### EXERCISE BRIEF
Copy out, character for character, everything from the first line of the material down to the line containing "scientific name: Muehlenbeckia australis", with that line included.
----- RECORDS FOR THIS EXERCISE -----
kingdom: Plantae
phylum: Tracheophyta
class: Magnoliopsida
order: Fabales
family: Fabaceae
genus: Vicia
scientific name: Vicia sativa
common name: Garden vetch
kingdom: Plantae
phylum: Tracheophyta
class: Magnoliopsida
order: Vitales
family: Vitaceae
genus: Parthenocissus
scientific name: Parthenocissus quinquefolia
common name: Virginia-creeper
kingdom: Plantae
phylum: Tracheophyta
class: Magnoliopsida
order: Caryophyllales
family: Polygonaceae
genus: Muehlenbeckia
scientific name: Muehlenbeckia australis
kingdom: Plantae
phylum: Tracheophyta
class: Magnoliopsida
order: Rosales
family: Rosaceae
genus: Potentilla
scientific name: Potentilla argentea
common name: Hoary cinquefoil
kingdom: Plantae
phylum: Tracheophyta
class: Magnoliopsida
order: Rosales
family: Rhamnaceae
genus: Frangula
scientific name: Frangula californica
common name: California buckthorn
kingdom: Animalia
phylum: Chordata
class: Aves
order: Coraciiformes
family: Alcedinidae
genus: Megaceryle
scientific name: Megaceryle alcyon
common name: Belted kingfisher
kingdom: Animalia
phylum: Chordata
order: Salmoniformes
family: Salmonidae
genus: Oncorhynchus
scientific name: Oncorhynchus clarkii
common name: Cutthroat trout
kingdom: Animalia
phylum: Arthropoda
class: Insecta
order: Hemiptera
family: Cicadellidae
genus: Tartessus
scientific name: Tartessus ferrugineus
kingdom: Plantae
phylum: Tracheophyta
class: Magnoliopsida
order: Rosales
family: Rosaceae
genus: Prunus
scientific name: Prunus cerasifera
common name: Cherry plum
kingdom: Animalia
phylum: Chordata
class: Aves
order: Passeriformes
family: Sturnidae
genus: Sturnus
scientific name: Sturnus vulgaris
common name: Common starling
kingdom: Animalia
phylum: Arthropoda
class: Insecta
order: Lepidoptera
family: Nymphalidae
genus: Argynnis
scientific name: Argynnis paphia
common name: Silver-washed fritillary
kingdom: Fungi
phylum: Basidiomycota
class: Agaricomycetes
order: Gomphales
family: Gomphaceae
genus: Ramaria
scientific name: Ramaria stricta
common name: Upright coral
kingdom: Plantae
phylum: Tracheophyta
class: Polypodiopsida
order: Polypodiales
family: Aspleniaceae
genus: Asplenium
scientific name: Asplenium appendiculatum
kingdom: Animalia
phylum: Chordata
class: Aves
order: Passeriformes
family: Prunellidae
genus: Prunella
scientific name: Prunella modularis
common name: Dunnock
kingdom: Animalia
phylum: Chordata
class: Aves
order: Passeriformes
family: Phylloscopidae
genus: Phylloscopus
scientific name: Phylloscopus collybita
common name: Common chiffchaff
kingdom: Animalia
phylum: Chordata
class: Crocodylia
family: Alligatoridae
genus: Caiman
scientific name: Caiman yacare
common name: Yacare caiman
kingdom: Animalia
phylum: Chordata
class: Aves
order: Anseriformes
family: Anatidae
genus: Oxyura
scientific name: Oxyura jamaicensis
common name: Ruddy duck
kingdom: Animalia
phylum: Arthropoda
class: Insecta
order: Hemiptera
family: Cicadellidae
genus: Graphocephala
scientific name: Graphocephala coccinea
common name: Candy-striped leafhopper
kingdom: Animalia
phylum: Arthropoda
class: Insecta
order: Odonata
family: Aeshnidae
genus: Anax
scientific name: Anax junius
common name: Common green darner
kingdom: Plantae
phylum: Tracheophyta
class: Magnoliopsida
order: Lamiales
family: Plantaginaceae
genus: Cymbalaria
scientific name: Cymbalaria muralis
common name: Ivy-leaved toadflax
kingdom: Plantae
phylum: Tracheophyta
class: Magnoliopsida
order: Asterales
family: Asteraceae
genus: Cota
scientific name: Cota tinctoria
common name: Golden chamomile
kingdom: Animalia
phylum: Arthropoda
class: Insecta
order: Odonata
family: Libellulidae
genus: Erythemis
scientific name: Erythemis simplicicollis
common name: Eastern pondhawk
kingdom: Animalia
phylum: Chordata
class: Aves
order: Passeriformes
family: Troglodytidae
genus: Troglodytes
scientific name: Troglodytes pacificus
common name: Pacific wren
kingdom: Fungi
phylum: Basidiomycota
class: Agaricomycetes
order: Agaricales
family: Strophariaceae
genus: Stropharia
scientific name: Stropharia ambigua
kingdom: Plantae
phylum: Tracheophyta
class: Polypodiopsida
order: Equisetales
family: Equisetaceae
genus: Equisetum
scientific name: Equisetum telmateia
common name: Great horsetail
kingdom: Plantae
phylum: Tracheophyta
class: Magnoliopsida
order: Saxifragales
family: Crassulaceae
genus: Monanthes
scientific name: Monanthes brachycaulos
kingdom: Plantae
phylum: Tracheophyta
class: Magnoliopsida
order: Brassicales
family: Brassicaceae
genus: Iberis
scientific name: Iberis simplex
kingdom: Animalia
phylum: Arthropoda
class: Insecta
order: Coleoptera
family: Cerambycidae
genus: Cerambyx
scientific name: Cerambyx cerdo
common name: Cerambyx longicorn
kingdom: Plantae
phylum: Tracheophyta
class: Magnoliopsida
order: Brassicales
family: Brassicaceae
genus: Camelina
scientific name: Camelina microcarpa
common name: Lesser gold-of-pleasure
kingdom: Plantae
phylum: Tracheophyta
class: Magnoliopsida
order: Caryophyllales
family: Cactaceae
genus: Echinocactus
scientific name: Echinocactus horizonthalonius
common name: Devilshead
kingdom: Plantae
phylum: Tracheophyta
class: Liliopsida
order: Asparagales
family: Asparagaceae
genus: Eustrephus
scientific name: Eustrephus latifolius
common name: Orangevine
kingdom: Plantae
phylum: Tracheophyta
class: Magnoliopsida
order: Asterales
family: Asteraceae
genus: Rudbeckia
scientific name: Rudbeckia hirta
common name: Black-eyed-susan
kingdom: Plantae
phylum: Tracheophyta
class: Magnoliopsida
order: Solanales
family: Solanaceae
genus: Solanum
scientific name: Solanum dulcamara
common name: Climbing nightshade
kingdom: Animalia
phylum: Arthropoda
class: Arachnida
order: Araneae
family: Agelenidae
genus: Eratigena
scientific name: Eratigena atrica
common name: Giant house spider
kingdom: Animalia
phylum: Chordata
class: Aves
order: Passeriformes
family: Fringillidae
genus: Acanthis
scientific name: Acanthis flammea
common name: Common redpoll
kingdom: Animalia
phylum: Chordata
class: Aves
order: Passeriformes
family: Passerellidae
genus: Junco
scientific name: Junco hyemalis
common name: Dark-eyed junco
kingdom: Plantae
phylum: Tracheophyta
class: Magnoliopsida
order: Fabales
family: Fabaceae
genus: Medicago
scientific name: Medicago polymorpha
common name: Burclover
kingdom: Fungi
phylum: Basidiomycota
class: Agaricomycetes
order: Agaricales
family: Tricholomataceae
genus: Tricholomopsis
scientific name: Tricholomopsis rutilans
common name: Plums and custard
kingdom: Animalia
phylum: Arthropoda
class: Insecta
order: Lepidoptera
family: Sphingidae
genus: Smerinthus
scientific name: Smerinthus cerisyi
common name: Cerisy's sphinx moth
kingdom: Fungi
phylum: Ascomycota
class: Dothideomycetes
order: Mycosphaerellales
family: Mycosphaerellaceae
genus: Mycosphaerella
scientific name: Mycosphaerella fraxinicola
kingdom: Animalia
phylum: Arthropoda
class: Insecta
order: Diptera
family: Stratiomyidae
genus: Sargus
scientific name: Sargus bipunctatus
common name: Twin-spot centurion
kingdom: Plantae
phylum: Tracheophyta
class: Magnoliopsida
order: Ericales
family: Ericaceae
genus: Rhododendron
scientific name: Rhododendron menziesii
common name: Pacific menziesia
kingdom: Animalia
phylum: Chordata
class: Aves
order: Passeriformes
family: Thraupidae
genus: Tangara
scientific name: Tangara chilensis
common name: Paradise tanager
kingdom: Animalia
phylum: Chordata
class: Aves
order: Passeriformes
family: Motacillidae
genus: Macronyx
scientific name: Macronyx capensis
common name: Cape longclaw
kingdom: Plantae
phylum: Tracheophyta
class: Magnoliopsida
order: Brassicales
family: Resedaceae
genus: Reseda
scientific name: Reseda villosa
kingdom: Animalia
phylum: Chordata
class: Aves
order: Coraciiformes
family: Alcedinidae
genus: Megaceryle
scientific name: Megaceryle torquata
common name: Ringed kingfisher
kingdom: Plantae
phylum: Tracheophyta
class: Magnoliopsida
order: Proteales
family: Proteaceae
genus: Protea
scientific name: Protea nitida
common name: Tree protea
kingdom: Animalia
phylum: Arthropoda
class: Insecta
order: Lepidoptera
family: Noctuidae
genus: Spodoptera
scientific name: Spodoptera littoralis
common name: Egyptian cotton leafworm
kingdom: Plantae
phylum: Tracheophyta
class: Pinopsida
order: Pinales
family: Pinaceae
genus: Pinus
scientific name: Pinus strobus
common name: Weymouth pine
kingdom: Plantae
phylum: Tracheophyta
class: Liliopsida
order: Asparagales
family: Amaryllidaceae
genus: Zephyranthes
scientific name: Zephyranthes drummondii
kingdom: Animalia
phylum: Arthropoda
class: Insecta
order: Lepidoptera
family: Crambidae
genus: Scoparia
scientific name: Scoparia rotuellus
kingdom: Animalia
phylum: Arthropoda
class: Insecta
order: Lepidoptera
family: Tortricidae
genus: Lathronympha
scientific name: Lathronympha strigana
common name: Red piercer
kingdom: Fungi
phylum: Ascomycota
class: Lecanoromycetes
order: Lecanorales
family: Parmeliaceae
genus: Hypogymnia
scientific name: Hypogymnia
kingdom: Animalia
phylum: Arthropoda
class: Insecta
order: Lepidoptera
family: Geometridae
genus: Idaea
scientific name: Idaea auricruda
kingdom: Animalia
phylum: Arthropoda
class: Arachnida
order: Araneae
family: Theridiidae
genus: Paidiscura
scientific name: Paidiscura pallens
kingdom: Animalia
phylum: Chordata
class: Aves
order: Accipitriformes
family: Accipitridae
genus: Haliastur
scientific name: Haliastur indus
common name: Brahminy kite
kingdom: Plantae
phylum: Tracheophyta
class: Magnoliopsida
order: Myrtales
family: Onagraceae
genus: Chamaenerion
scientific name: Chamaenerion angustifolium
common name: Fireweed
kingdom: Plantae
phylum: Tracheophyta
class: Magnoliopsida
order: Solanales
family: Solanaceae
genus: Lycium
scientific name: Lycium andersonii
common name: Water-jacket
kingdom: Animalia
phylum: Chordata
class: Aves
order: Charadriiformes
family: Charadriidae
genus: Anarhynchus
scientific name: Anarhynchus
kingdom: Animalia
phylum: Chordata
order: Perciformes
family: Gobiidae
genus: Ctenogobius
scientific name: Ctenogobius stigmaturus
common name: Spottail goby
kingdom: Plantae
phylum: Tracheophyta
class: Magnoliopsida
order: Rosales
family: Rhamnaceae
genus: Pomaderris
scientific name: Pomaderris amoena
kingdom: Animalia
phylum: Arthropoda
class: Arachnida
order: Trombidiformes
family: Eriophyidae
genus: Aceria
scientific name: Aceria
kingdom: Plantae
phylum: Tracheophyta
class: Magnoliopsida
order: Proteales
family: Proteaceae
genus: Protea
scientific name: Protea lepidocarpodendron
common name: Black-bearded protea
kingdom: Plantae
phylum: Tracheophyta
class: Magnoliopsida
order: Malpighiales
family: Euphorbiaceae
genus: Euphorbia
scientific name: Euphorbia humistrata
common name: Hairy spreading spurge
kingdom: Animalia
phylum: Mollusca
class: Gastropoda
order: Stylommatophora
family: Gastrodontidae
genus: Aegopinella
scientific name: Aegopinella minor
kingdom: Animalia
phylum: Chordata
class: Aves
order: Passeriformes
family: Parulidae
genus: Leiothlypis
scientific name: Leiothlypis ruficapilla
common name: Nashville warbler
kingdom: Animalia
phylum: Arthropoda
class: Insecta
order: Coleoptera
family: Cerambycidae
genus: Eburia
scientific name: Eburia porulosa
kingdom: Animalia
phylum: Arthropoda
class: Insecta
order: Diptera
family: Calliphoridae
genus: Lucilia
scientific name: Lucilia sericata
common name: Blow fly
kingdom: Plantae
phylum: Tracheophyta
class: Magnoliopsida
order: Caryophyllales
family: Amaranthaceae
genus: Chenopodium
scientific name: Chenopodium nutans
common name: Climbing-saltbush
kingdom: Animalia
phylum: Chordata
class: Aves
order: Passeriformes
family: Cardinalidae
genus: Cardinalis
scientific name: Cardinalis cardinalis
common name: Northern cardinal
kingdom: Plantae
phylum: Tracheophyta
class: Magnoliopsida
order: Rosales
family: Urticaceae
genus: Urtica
-----
### ANSWER TO THIS PROBLEM
kingdom: Plantae
phylum: Tracheophyta
class: Magnoliopsida
order: Fabales
family: Fabaceae
genus: Vicia
scientific name: Vicia sativa
common name: Garden vetch
kingdom: Plantae
phylum: Tracheophyta
class: Magnoliopsida
order: Vitales
family: Vitaceae
genus: Parthenocissus
scientific name: Parthenocissus quinquefolia
common name: Virginia-creeper
kingdom: Plantae
phylum: Tracheophyta
class: Magnoliopsida
order: Caryophyllales
family: Polygonaceae
genus: Muehlenbeckia
scientific name: Muehlenbeckia australis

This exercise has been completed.